Selembar kartu kuning atau kartu pencari kerja ini merupakan kartu yang berisikan tentang data – data diri dari para pencari kerja. Berbentuk persegi panjang yang dibagi menjadi 2 halaman yaitu pada halaman pertama berisikan nomer pencari kerja seperti nomer identitas diri / KTP dan foto serta tanda tangan pencari kerja.

Tambahannya adalah kolom kewajiban pencari kerja untuk melapor 4 kali dalam 2 tahun. Pada halaman kedua berisikan informasi tentang data diri pencari kerja seperti nama, tempat tanggal lahir, jenis kelamin, status, agama, alamat, dan daftar pendidikan formal maupun non formal. Kartu ini disahkan oleh tanda tangan si pengantar kerja yaitu pihak Disnaker kabupaten / kota.

BACA:  Ilmuan-Ilmuan IPA yang Perlu Kamu Ketahui

Kartu kuning pencari kerja sama dengan surat keterangan catatan kepolisian / SKCK yang mempunyai masa berlaku sendiri. Apabila SKCK masa berlakunya selama 6 bulan maka kartu kuning pencari kerja memiliki masa berlaku selama 2 tahun.

Dengan diikuti beberapa kewajiban untuk melapor setiap 6 bulan sekali terhitung dari tanggal pendaftarannya apabila belum memiliki pekerjaan tetap.

SKCK dan kartu kuning bisa diperpanjang sesuai dengan kebutuhan. Atau bisa diganti dengan yang baru apabila ada perubahan data seperti menunjukkan keterampilan baru atau pendidikan formal dan ijazah baru.

Nah untuk pencari kerja pemegang kartu kuning yang sukses diterima bekerja maka kartu kuning harus dikembalikan ke kantor Disnaker terhitung 1 minggu sejak tanggal penempatan. 

Kegunaan dan Syarat Membuat / Memperpanjang Kartu Kuning

Apabila anda adalah kelompok fresh graduates yang masih berjuang dalam menemukan pekerjaan maka dengan mencari kartu kuning maka data – data diri akan masuk di kantor Disnaker sebagai pencari kerja.

Jika sewaktu – waktu ada informasi lowongan pekerjaan dan nama anda masih terdaftar sebagai kelompok pencari kerja maka pihak Disnaker akan menghubungi anda. Namun sebelumnya pastikan lowongan kerja yang masuk ke Disnaker adalah terpercaya.

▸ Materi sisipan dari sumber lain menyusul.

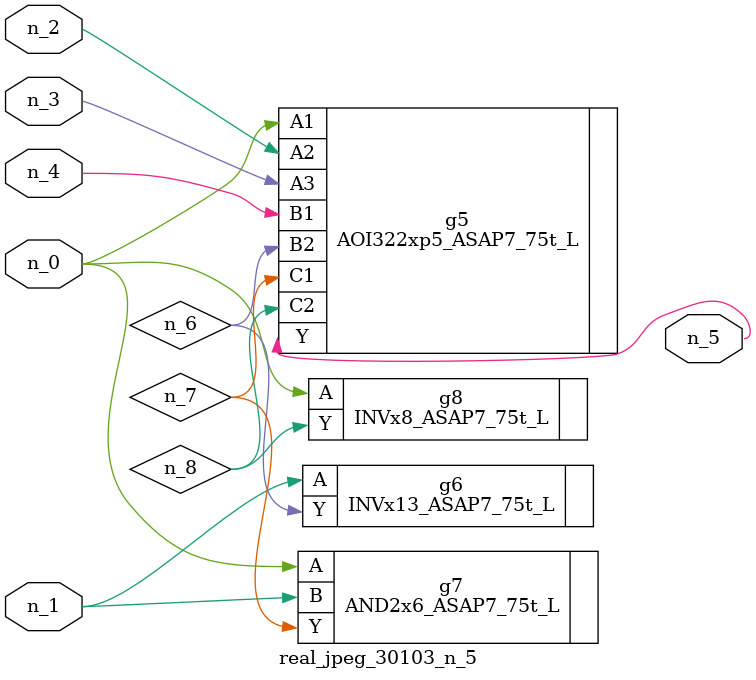
<source format=v>
module real_jpeg_30103_n_5 (n_4, n_0, n_1, n_2, n_3, n_5);

input n_4;
input n_0;
input n_1;
input n_2;
input n_3;

output n_5;

wire n_8;
wire n_6;
wire n_7;

AOI322xp5_ASAP7_75t_L g5 ( 
.A1(n_0),
.A2(n_2),
.A3(n_3),
.B1(n_4),
.B2(n_6),
.C1(n_7),
.C2(n_8),
.Y(n_5)
);

AND2x6_ASAP7_75t_L g7 ( 
.A(n_0),
.B(n_1),
.Y(n_7)
);

INVx8_ASAP7_75t_L g8 ( 
.A(n_0),
.Y(n_8)
);

INVx13_ASAP7_75t_L g6 ( 
.A(n_1),
.Y(n_6)
);


endmodule
</source>
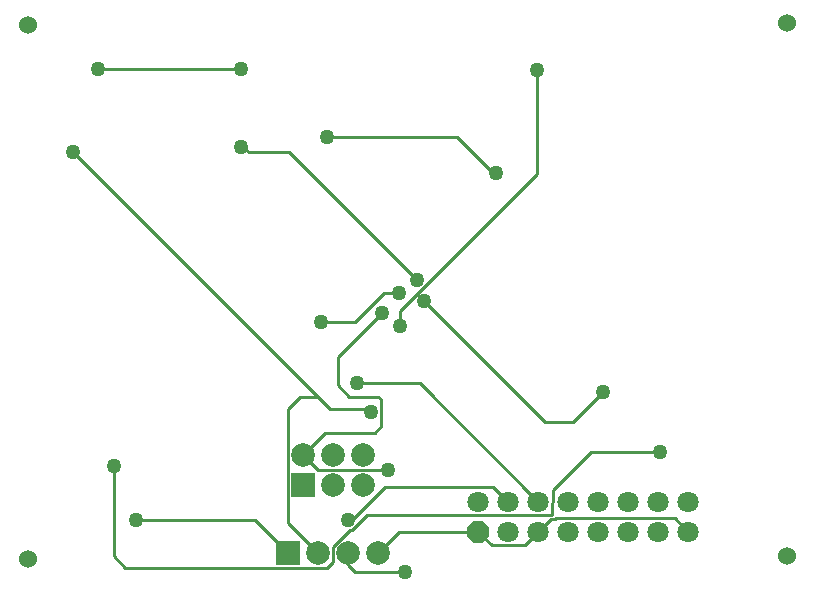
<source format=gbl>
G04*
G04 #@! TF.GenerationSoftware,Altium Limited,Altium Designer,20.0.13 (296)*
G04*
G04 Layer_Physical_Order=2*
G04 Layer_Color=16711680*
%FSLAX44Y44*%
%MOMM*%
G71*
G01*
G75*
%ADD13C,0.2540*%
%ADD56C,1.8000*%
%ADD57P,1.9483X8X22.5*%
%ADD58C,1.5240*%
%ADD59C,2.0000*%
%ADD60R,2.0000X2.0000*%
%ADD61C,1.2700*%
D13*
X972820Y900939D02*
Y989330D01*
X857250Y785369D02*
X972820Y900939D01*
X763270Y919480D02*
X871220Y811530D01*
X729198Y919480D02*
X763270D01*
X857250Y772160D02*
Y785369D01*
X820420Y723900D02*
X873760D01*
X813816Y712470D02*
X838617D01*
X804164Y722122D02*
Y746252D01*
Y722122D02*
X813816Y712470D01*
X873760Y723900D02*
X974090Y623570D01*
X804164Y746252D02*
X841248Y783336D01*
X843026Y800354D02*
X855980D01*
X818642Y775970D02*
X843026Y800354D01*
X789940Y775970D02*
X818642D01*
X614426Y577850D02*
Y654050D01*
X734060Y608330D02*
X762000Y580390D01*
X633730Y608330D02*
X734060D01*
X828960Y612300D02*
X985266D01*
X816370Y599710D02*
X828960Y612300D01*
X844042Y636270D02*
X935990D01*
X948690Y623570D01*
X816102Y608330D02*
X844042Y636270D01*
X985266Y612300D02*
X985266Y612300D01*
X814768Y599710D02*
X816370D01*
X800100Y585042D02*
X814768Y599710D01*
X800100Y573024D02*
Y585042D01*
X812800Y608330D02*
X816102D01*
X787400Y650240D02*
X846328D01*
X774700Y662940D02*
X787400Y650240D01*
X829310Y702310D02*
X832230Y699390D01*
X829310Y702310D02*
Y702310D01*
X840850Y687434D02*
Y710237D01*
X835406Y681990D02*
X840850Y687434D01*
X838617Y712470D02*
X840850Y710237D01*
X797306Y702310D02*
X829310D01*
X787400Y712216D02*
X797306Y702310D01*
X774700Y662940D02*
X793750Y681990D01*
X835406D01*
X812800Y569722D02*
X818642Y563880D01*
X861060D01*
X1018286Y665480D02*
X1076960D01*
X986790Y633984D02*
X1018286Y665480D01*
X722630Y924306D02*
X724372D01*
X729198Y919480D01*
X905510Y932180D02*
X935990Y901700D01*
X795020Y932180D02*
X905510D01*
X935990Y901700D02*
X938530D01*
X772160Y712216D02*
X787400D01*
X855980Y598170D02*
X923290D01*
X838200Y580390D02*
X855980Y598170D01*
X923290D02*
X934720Y586740D01*
X962660D01*
X974090Y598170D01*
X600870Y989678D02*
X722122D01*
X614426Y577850D02*
X624332Y567944D01*
X795020D01*
X800100Y573024D01*
X985266Y612300D02*
X986790Y633984D01*
X1003046Y690880D02*
X1028827Y716661D01*
X979678Y690880D02*
X1003046D01*
X877316Y793242D02*
X979678Y690880D01*
X580136Y919480D02*
X787400Y712216D01*
X974090Y598170D02*
X984680Y608760D01*
X988060D01*
X988900Y609600D01*
X1089660D01*
X1101090Y598170D01*
X762254Y702310D02*
X772160Y712216D01*
X762254Y605536D02*
Y702310D01*
Y605536D02*
X787400Y580390D01*
X812800Y569722D02*
Y580390D01*
D56*
X1101090Y623570D02*
D03*
Y598170D02*
D03*
X1075690Y623570D02*
D03*
Y598170D02*
D03*
X1050290Y623570D02*
D03*
Y598170D02*
D03*
X1024890Y623570D02*
D03*
Y598170D02*
D03*
X923290Y623570D02*
D03*
X948690Y598170D02*
D03*
Y623570D02*
D03*
X974090Y598170D02*
D03*
Y623570D02*
D03*
X999490Y598170D02*
D03*
Y623570D02*
D03*
D57*
X923290Y598170D02*
D03*
D58*
X1184910Y1028700D02*
D03*
X542290Y1027430D02*
D03*
X1184910Y577850D02*
D03*
X542290Y575310D02*
D03*
D59*
X812800Y580390D02*
D03*
X787400D02*
D03*
X838200D02*
D03*
X774700Y662940D02*
D03*
X825500D02*
D03*
X800100D02*
D03*
Y637540D02*
D03*
X825500D02*
D03*
D60*
X762000Y580390D02*
D03*
X774700Y637540D02*
D03*
D61*
X972820Y989330D02*
D03*
X871220Y811530D02*
D03*
X857250Y772160D02*
D03*
X820420Y723900D02*
D03*
X855980Y800354D02*
D03*
X614426Y654050D02*
D03*
X633730Y608330D02*
D03*
X812800D02*
D03*
X832230Y699390D02*
D03*
X861060Y563880D02*
D03*
X1076960Y665480D02*
D03*
X789940Y775970D02*
D03*
X722630Y924306D02*
D03*
X795020Y932180D02*
D03*
X841248Y783336D02*
D03*
X938530Y901700D02*
D03*
X600870Y989678D02*
D03*
X722122D02*
D03*
X1028827Y716661D02*
D03*
X877316Y793242D02*
D03*
X580136Y919480D02*
D03*
X846328Y650240D02*
D03*
M02*

</source>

Sangat mudah membuat dan memperpanjang kartu kuning tersebut di atas. Lakukan sesuai dengan prosedur yang berlaku dan penuhi persyaratan yang diminta.

Anda juga perlu melampirkan fotokopi kartu tanda penduduk (KTP) yang masih berlaku, fotokopi ijazah pendidikan terakhir, fotokopi sertifikat kompetensi kerja bagi yang memiliki, fotokopi surat keterangan pengalaman kerja bagi yang memiliki dan pas foto terbaru berwarna ukuran 3 x 4 sebanyak 2 lembar.

Anda tinggal mendatangai kantor Disnaker guna melakukan perpanjangan kartu.

Demikian kami menjelaskan dengan singkat tentang informasi yang diperlukan si pencari kerja. Semoga bermanfaat.